Víktor Khristenko, diretor da União Aduaneira (esq.) e Kairat Kelimbetov, vice-primeiro-ministro do Cazaquistão (dir.) em reunião do Fórum Econômico de São Petersbursgo. Foto: RIA Nóvosti

Víktor Khristenko, diretor da União Aduaneira (esq.) e Kairat Kelimbetov, vice-primeiro-ministro do Cazaquistão (dir.) em reunião do Fórum Econômico de São Petersbursgo. Foto: RIA Nóvosti

Segundo Banco Europeu para a Reconstrução e o Desenvolvimento, Rússia é país mais beneficiado dentro da União Aduaneira, mas organização corre risco de repetir erros da União Europeia.

Na sessão sobre integração econômica do Fórum Econômico de São Petersburgo, representantes do governo russo e ocidentais declararam que a União Anuadeira entre Rússia, Bielorrússia e Cazaquistão tem demomonstrado resultados surpreendentes.

A julgar pelas declarações da ministra de Integração e Macroeconomia da Comissão Econômica Euroasiática, Tatiana Valováia, o crescimento do comércio russo dentro da união aduaneira em 2012 foi significativamente maior do que o no resto do mundo.

"Se no ano passado o crescimento total do comércio exterior foi de cerca de 3%, o crescimento apenas dentro da União Aduaneira ultrapassou os 9%”, disse Valovaia. “O crescimento anual do comércio de bens manufaturados dentro da área de livre comércio entre a Rússia, Bielorrússia e Cazaquistão aumentou 18%."

Para Maria Makárova, diretora de marketing da operadora de comércio eletrônico Cenro B2B, o e-commerce teve suma importância em reatar entre as ex-repúblicas soviéticas os laços econômicos que se desfizeram nos últimos 20 anos. “Hoje o comércio eletrônico está ajudando a restaurar esses laços”, diz.

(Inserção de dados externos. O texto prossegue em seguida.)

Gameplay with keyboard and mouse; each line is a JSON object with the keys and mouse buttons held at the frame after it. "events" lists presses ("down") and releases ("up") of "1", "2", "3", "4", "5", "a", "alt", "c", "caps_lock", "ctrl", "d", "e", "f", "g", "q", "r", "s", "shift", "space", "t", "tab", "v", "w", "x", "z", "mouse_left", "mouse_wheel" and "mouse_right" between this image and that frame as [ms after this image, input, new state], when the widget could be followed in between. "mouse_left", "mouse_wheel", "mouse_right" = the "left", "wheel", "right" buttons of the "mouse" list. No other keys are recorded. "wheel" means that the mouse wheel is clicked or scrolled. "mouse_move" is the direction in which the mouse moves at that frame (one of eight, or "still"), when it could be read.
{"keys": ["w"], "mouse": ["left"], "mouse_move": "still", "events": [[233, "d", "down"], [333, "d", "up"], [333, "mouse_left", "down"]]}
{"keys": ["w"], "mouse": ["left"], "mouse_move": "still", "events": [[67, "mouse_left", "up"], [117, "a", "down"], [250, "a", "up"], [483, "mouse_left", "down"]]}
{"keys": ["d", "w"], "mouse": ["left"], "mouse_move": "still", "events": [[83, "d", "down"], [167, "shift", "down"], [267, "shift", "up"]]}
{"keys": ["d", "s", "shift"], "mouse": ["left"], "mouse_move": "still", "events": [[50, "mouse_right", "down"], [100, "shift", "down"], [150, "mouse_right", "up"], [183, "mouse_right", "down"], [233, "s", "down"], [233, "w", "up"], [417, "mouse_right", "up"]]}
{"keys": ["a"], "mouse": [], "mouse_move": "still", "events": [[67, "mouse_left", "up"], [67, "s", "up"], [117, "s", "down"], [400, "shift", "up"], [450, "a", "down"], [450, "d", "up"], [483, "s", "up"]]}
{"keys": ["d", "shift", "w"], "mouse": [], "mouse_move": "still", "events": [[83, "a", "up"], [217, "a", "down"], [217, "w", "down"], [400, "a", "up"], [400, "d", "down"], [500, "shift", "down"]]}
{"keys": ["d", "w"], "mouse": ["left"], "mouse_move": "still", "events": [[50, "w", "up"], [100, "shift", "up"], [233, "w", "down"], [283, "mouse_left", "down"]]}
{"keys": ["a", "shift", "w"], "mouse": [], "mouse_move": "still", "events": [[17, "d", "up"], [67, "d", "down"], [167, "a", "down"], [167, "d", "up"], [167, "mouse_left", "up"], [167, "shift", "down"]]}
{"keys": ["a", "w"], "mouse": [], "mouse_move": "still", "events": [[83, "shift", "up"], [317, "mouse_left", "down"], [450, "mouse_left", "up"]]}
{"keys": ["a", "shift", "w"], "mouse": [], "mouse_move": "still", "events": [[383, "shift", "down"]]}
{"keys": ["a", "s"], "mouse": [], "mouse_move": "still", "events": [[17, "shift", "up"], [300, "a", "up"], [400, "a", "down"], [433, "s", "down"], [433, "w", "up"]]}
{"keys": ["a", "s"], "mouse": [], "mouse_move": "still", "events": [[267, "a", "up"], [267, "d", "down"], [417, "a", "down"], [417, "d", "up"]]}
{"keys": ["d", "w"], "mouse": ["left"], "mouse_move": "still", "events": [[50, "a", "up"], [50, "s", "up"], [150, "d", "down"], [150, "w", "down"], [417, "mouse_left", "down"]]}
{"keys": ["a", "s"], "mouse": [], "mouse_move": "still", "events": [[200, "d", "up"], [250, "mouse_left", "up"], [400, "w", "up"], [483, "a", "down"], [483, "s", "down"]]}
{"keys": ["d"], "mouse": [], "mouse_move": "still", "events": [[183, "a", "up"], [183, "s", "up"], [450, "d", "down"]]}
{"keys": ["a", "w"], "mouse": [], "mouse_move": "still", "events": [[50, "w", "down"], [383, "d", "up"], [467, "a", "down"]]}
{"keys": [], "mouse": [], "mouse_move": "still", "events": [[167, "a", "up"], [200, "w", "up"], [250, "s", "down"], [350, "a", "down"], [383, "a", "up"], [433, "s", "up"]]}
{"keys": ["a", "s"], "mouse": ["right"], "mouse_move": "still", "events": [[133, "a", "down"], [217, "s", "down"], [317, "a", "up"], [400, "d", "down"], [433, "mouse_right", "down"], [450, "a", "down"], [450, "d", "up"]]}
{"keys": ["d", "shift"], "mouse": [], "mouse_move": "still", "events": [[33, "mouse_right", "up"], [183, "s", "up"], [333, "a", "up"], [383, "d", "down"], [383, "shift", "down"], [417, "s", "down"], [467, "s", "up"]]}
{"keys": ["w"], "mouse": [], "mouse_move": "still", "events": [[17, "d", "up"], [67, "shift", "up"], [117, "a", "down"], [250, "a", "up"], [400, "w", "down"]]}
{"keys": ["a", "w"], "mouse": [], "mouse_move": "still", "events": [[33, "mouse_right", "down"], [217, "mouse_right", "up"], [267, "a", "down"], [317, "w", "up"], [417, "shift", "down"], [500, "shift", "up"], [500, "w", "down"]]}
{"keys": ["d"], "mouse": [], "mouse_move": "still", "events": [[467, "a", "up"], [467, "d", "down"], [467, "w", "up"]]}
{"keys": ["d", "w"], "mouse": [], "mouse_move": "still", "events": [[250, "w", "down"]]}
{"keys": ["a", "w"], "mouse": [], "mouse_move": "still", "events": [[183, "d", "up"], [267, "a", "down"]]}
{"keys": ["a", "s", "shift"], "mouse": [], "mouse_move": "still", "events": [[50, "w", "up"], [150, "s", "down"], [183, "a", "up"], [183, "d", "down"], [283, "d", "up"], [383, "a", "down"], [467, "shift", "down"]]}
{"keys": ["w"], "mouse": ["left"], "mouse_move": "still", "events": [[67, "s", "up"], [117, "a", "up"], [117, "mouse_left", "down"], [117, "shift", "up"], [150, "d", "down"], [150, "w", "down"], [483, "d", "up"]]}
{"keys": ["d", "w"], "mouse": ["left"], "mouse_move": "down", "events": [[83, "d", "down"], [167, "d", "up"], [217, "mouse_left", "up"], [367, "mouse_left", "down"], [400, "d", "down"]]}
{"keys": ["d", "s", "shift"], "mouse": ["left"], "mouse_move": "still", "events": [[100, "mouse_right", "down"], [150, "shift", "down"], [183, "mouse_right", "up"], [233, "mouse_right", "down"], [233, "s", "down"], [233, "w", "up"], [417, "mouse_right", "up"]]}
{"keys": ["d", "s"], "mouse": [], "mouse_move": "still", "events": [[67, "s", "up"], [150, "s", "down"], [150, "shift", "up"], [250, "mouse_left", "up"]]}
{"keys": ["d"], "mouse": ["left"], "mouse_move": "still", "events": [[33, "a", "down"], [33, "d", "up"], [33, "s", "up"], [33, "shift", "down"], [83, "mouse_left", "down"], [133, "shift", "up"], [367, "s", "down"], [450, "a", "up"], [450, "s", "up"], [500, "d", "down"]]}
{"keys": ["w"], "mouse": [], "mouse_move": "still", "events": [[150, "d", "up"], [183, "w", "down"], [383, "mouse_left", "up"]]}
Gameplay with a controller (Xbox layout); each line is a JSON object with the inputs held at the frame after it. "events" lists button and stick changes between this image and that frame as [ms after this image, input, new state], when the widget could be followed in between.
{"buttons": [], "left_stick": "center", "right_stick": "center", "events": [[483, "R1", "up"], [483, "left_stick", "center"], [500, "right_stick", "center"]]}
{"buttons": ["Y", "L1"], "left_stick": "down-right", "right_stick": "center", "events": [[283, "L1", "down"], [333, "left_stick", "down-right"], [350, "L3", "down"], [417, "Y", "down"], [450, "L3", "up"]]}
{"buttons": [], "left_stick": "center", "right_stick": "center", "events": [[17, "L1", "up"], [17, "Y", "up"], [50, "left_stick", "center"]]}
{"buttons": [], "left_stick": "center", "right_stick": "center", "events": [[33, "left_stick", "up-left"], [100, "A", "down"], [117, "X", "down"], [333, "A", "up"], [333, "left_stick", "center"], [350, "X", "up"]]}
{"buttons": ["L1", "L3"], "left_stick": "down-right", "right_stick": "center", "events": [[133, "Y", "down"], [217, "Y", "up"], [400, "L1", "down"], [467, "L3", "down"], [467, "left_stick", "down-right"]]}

A União Aduaneira foi definida pelo BERD (Banco Europeu para a Reconstrução e o Desenvolvimento) como o projeto de integração econômica mais bem-sucedido em toda antiga União Soviética.

No entanto, Eric Berglof, economista-chefe e conselheiro especial para o presidente do BERD, declarou que existem consequências políticas e econômicas com a criação da “Área Econômica Eurásiatica”. “A criação do comércio e a mobilidade no trabalho é positiva, mas um comércio menos eficiente, com parceiros menos competitivos e uma distribuição irregular dos benefícios é negativo”, disse Berlof.

“A União Europeia mostrou que a integração não deve ser muito rápida na medida em que aprendemos com a União Europeia. O tiro pode sair pela culatra na integração, então é preciso ter cuidado e se concentrar em melhorar as instituições comuns e atenuar o efeito diferencial", completa.